L’Associazione delle Industrie del Dolce e della Pasta Italiane ha inviato una segnalazione alla Commissione Europea, e presentato ricorso al Tar del Lazio contro il Decreto dei Ministri delle Politiche Agricole Maurizio Martina e dello Sviluppo Economico Carlo Calenda, per l’introduzione in Italia dell’obbligo di indicazione sull’etichetta della materia prima per la pasta a partire dal febbraio 2018.
Una decisione, commenta Coldiretti, che va contro gli interessi dell’81% dei consumatori, che nella consultazione pubblica online condotta dal Ministero delle Politiche Agricole, hanno chiesto che venisse indicata in etichetta l’origine del grano utilizzato nella pasta.

Ancora una volta, la rappresentanza industriale dei pastai preferisce agire nell’ambiguità contro gli interessi dell’Italia e degli italiani che chiedono trasparenza, ma la Magistratura potrà ben valutare il primato degli interessi dell’informazione dei cittadini su quelli economici e commerciali. Si vuole impedire ai consumatori di conoscere la verità privandoli di informazioni importanti come quella di sapere se nella pasta che si sta acquistando è presente o meno grano canadese trattato in preraccolta con il glifosate, accusato di essere cancerogeno e per questo proibito sul grano italiano.

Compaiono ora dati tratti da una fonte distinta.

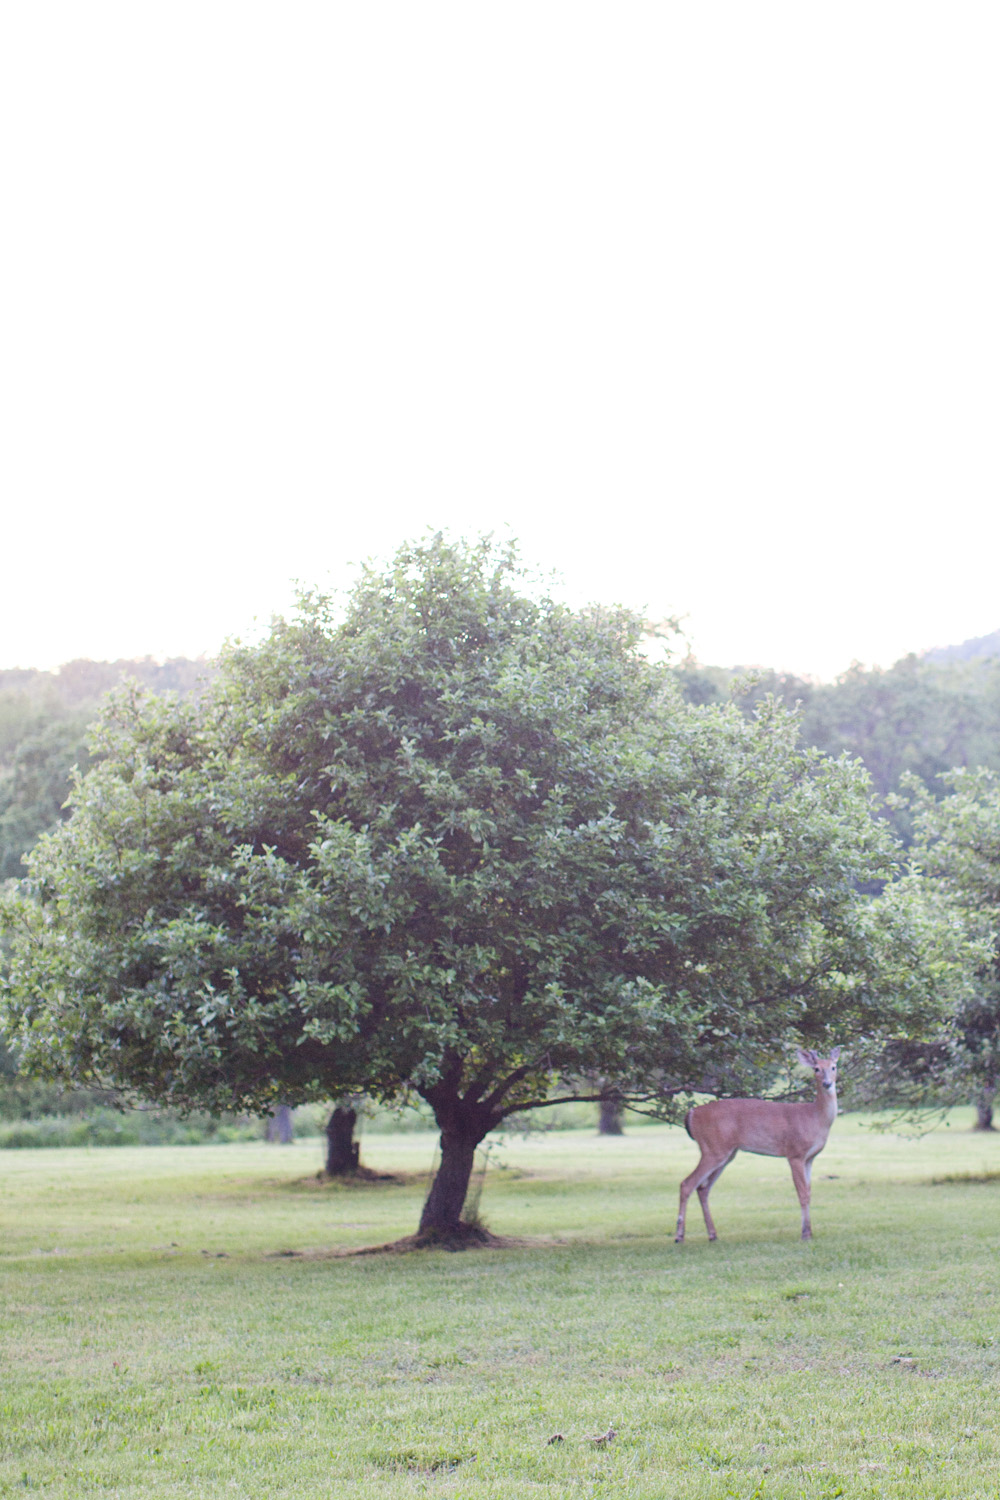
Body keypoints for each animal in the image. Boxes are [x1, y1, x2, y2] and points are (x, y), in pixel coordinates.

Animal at [677, 1044, 839, 1242]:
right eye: (816, 1069)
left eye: (833, 1067)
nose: (827, 1083)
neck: (815, 1117)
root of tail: (691, 1113)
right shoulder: (794, 1153)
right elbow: (802, 1193)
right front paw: (805, 1234)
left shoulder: (809, 1158)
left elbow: (809, 1192)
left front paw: (809, 1231)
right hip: (713, 1148)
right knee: (687, 1184)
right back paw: (679, 1236)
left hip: (726, 1153)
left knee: (702, 1188)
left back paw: (713, 1234)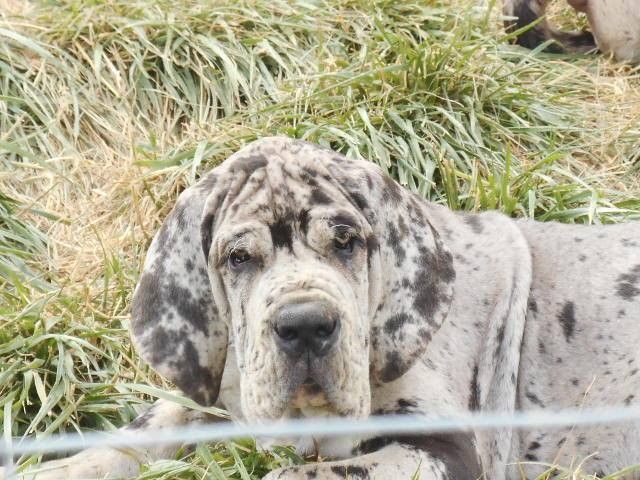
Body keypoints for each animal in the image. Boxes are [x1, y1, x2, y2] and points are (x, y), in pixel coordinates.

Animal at [3, 136, 640, 479]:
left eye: (347, 242)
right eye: (239, 257)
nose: (306, 326)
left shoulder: (441, 447)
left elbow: (297, 472)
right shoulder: (219, 389)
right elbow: (143, 430)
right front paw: (58, 466)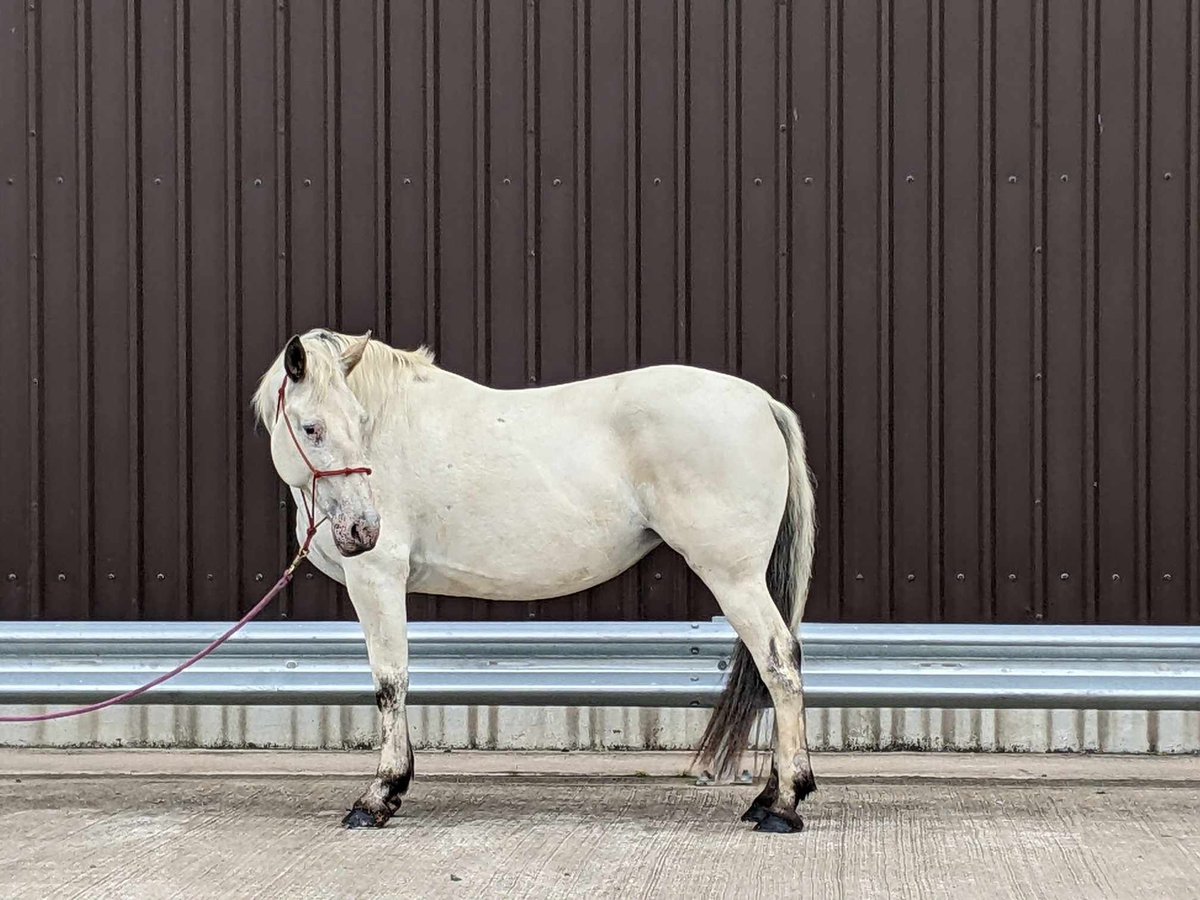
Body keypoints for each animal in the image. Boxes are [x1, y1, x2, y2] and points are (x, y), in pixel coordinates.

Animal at [252, 331, 816, 840]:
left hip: (734, 578)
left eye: (360, 422)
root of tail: (762, 403)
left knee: (779, 663)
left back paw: (783, 806)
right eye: (312, 427)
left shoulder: (376, 578)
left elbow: (391, 683)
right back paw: (771, 796)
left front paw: (379, 796)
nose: (363, 529)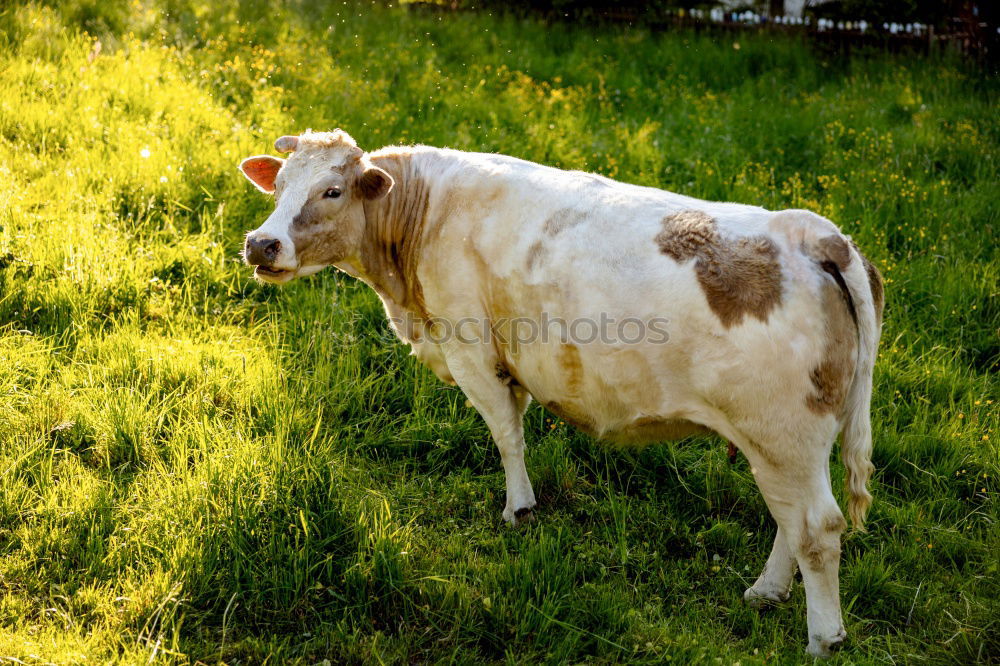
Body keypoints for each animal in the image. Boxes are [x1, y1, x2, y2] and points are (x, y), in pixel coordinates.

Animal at [236, 128, 884, 652]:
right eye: (279, 186)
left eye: (332, 191)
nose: (261, 244)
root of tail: (817, 234)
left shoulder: (471, 349)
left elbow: (506, 435)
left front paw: (519, 508)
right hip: (785, 443)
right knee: (791, 522)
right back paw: (767, 591)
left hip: (782, 434)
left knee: (816, 529)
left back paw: (822, 638)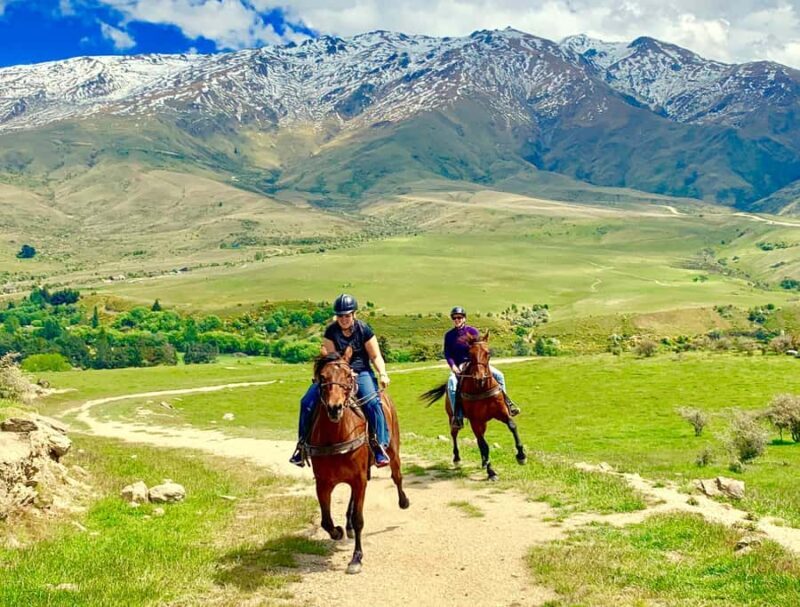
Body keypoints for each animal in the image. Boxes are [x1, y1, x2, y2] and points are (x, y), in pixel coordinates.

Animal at [305, 350, 410, 574]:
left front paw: (356, 558)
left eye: (348, 376)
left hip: (393, 452)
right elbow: (326, 520)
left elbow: (359, 519)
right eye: (323, 377)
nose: (335, 408)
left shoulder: (359, 479)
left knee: (397, 476)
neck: (335, 437)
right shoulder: (323, 483)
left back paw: (404, 501)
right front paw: (338, 531)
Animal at [421, 331, 526, 481]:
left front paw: (521, 456)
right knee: (455, 435)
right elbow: (484, 444)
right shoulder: (475, 421)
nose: (479, 378)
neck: (481, 388)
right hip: (454, 418)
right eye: (470, 354)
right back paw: (457, 459)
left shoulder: (502, 413)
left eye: (488, 353)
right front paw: (491, 472)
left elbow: (512, 426)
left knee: (478, 439)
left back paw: (483, 461)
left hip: (483, 422)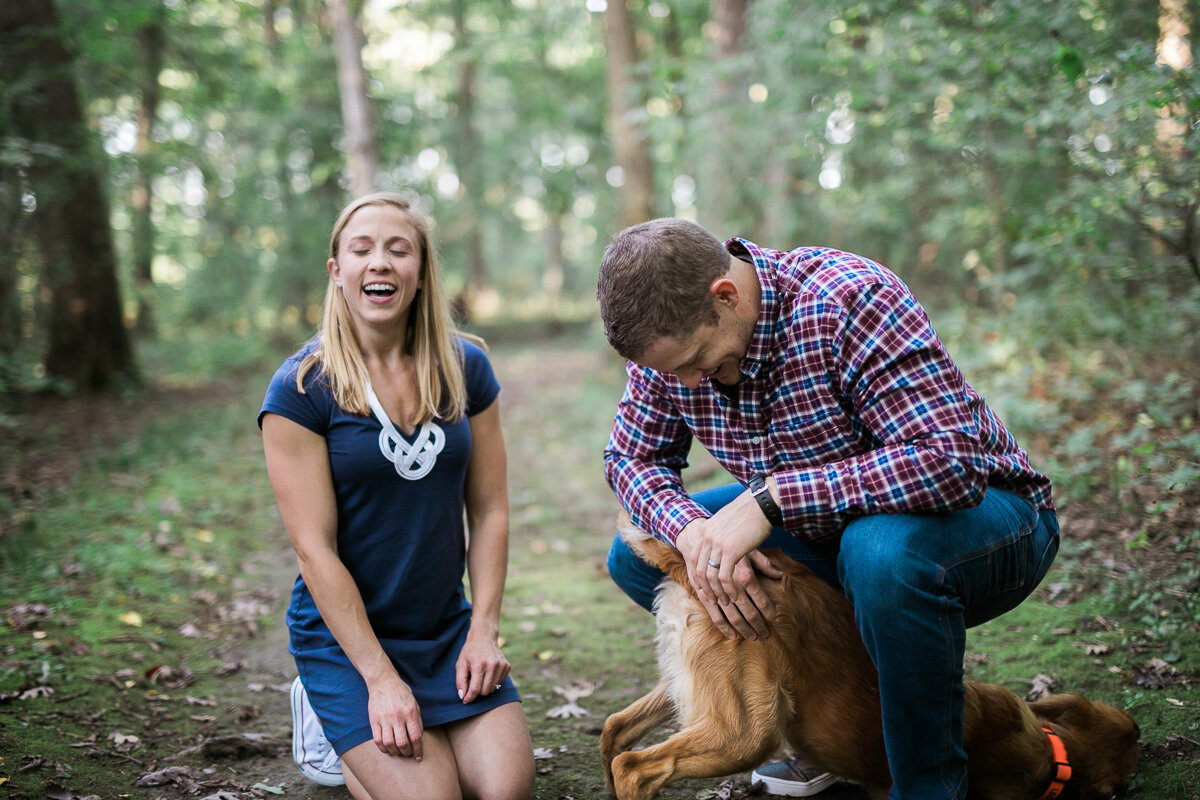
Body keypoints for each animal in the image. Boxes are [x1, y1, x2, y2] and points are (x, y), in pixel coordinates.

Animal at [604, 520, 1137, 800]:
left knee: (615, 731)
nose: (1137, 732)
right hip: (745, 733)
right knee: (634, 766)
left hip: (703, 690)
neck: (1053, 752)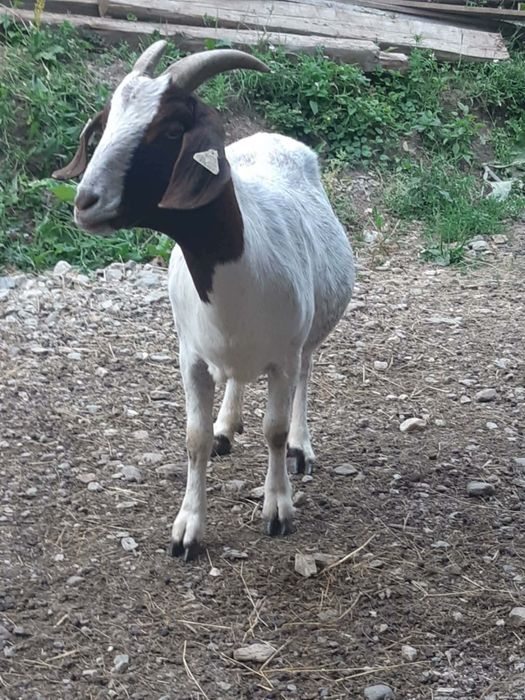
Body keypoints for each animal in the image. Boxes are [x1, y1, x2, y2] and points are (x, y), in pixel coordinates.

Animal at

Si vuole fermare un provvedimento contro le speculazioni che hanno provocato il crollo dei prezzi del grano italiano al di sotto dei costi di produzione con una drastica riduzione delle semine e il rischio di abbandono per un territorio di 2 milioni di ettari coltivati situati spesso in aree marginali. Basta con le produzioni che tengono conto delle sostenibilità.
L’Italia è il principale produttore europeo e secondo mondiale di grano duro, destinato alla pasta con 4,3 milioni di tonnellate su una superficie coltivata pari a 1,3 milioni di ettari che si concentra nell’Italia meridionale, soprattutto in Puglia e Sicilia che da sole rappresentano il 40% della produzione nazionale.